Dataset entries:
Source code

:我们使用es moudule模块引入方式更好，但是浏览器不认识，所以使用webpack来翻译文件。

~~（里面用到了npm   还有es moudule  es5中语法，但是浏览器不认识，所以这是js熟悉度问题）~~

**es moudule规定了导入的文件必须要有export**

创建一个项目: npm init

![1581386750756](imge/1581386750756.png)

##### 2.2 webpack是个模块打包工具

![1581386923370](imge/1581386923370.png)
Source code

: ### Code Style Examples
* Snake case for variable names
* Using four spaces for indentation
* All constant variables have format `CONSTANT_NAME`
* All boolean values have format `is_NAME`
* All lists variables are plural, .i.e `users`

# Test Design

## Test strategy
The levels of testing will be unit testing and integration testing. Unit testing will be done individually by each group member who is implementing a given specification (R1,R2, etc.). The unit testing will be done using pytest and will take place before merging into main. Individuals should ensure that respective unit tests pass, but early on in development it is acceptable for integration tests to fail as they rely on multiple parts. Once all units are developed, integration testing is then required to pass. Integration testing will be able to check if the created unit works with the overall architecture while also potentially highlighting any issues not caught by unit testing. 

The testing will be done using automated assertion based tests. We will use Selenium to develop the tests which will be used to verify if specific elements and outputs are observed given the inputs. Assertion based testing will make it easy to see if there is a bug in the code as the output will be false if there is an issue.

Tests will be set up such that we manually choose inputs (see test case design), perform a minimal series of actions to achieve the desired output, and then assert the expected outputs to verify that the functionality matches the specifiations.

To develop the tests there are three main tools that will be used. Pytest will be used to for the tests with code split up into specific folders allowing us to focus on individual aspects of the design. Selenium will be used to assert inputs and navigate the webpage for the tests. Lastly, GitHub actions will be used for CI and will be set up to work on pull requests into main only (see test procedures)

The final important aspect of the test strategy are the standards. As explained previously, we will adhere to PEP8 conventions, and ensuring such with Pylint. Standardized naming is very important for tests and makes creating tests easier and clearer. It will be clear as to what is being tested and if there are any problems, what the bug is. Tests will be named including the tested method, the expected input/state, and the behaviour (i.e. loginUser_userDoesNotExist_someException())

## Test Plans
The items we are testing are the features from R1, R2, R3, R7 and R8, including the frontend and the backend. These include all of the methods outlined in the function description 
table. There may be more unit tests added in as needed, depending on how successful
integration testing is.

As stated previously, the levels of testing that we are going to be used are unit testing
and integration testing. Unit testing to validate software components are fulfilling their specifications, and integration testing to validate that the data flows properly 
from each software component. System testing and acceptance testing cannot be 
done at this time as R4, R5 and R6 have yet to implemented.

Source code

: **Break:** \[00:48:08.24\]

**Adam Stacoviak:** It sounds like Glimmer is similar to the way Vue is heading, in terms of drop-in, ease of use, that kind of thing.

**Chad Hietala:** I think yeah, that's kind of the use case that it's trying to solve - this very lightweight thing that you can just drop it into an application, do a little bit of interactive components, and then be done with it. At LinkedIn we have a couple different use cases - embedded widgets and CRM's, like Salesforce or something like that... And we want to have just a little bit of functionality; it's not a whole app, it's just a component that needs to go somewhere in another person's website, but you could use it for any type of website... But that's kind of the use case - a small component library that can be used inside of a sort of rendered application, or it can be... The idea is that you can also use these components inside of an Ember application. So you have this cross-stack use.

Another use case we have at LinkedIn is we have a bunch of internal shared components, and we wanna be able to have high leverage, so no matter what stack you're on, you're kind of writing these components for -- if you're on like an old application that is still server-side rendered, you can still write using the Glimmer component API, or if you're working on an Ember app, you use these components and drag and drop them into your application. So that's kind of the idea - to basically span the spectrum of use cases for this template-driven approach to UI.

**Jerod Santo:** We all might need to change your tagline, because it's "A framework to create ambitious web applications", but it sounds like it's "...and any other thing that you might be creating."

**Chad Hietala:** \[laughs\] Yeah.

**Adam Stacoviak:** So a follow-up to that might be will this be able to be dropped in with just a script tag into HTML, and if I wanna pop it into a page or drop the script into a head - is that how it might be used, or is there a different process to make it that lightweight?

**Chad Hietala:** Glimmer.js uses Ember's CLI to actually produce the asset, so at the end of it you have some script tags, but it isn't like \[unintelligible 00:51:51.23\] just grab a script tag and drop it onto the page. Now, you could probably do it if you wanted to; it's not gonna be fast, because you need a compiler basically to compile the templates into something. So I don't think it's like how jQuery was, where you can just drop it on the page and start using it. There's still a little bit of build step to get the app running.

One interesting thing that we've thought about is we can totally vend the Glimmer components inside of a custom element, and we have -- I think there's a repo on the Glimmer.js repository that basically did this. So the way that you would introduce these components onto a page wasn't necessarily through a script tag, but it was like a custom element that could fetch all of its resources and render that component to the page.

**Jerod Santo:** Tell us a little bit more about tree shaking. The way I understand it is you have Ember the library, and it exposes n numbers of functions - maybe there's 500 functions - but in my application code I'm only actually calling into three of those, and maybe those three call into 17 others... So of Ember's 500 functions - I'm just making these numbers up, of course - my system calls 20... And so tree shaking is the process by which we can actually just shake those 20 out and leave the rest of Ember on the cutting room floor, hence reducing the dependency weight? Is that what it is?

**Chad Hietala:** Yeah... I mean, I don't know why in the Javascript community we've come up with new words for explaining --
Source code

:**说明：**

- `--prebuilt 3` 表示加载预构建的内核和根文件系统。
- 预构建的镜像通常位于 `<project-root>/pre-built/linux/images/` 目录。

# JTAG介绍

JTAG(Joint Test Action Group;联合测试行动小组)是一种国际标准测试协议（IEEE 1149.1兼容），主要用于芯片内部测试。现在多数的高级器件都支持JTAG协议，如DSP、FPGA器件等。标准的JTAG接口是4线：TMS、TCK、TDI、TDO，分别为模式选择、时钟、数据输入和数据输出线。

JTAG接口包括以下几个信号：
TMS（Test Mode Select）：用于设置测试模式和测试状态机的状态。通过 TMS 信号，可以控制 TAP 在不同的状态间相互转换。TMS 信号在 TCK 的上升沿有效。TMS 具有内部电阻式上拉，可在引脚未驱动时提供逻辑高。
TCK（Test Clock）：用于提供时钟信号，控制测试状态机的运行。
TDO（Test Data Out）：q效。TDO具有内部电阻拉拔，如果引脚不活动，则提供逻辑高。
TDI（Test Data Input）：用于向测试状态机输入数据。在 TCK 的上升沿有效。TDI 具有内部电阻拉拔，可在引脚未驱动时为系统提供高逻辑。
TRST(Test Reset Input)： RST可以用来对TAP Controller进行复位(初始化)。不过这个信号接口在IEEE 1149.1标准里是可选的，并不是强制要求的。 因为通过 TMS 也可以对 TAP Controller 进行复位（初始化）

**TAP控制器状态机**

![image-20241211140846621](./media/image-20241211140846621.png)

◆ WORK INSTRUCTION ◆
Write out, from the lines above, only those from the line with "TMS（Test Mode Select）：用于设置测试模式和测试状态机的状态。通过" to the line with "TDI（Test Data Input）：用于向测试状态机输入数据。在", exactly as given, including the first and the last.

◆ SOLUTION FOR THIS TASK ◆
TMS（Test Mode Select）：用于设置测试模式和测试状态机的状态。通过 TMS 信号，可以控制 TAP 在不同的状态间相互转换。TMS 信号在 TCK 的上升沿有效。TMS 具有内部电阻式上拉，可在引脚未驱动时提供逻辑高。
TCK（Test Clock）：用于提供时钟信号，控制测试状态机的运行。
TDO（Test Data Out）：q效。TDO具有内部电阻拉拔，如果引脚不活动，则提供逻辑高。
TDI（Test Data Input）：用于向测试状态机输入数据。在 TCK 的上升沿有效。TDI 具有内部电阻拉拔，可在引脚未驱动时为系统提供高逻辑。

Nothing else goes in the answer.